|Title||Iron Status of Kenyan Pregnant Women after Adjusting for Inflammation Using BRINDA Regression Analysis and Other Correction Methods|
|Author(s)||Mwangi, Martin N.; Echoka, Elizabeth; Knijff, Marthe; Kaduka, Lydia; Werema, Brenda G.; Kinya, Frida M.; Mutisya, Richard; Muniu, Erastus M.; Demir, Ayşe Y.; Verhoef, Hans; Bourdet-Sicard, Raphaelle|
|Source||Nutrients 11 (2019)2. - ISSN 2072-6643|
Human Nutrition & Health
|Publication type||Refereed Article in a scientific journal|
|Keyword(s)||acute-phase proteins - C-reactive protein - ferritin - inflammation - Kenya - pregnant women - α1-acid glycoprotein|
Serum ferritin concentration is the preferred biomarker to assess population iron status in the absence of inflammation. Interpretation of this biomarker is complicated in populations with a high burden of infection, however, because inflammation increases serum ferritin concentration independently of iron status.

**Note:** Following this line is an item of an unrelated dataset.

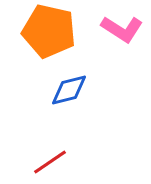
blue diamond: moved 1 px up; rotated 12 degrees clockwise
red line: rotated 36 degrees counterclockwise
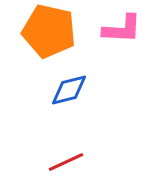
pink L-shape: rotated 30 degrees counterclockwise
red line: moved 16 px right; rotated 9 degrees clockwise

We aimed to compare estimates of iron status of Kenyan pregnant women, with circulating ferritin concentrations adjusted for inflammation using newly proposed methods by the BRINDA project, or using previously proposed adjustment methods. We re-analyzed data from pregnant Kenyan women living in a rural area where malaria is highly endemic (n = 470) or in an urban area (n = 402). As proposed by the BRINDA group, we adjusted individual ferritin concentration by internal regression for circulating concentrations of C-reactive protein (CRP) and α₁-acid glycoprotein (AGP). Other adjustment methods comprised: (a) arithmetic correction factors based on CRP or AGP; (b) exclusion of subjects with inflammation (CRP >5 mg/L or AGP >1 g/L); and (c) higher ferritin cut-off value (<30 μg/L). We additionally adjusted for Plasmodium infection as appropriate. Lastly, we assessed iron status without adjustment for inflammation. All correction methods increased prevalence of iron deficiency compared to the unadjusted estimates. This increase was more pronounced with the internal regression correction method. The iron deficiency prevalence estimate increased from 53% to 87% in rural Kisumu study and from 30% to 41% in the urban Nairobi study after adjusting for inflammation (CRP and AGP) using the BRINDA internal regression method. When we corrected for both inflammation and Plasmodium infection using the regression correction, it resulted in lower prevalence estimates compared to uninfected women. Application of linear regression methods to adjust circulating ferritin concentration for inflammation leads to markedly decreased point estimates for ferritin concentration and increased estimates for the prevalence of iron deficiency in pregnancy.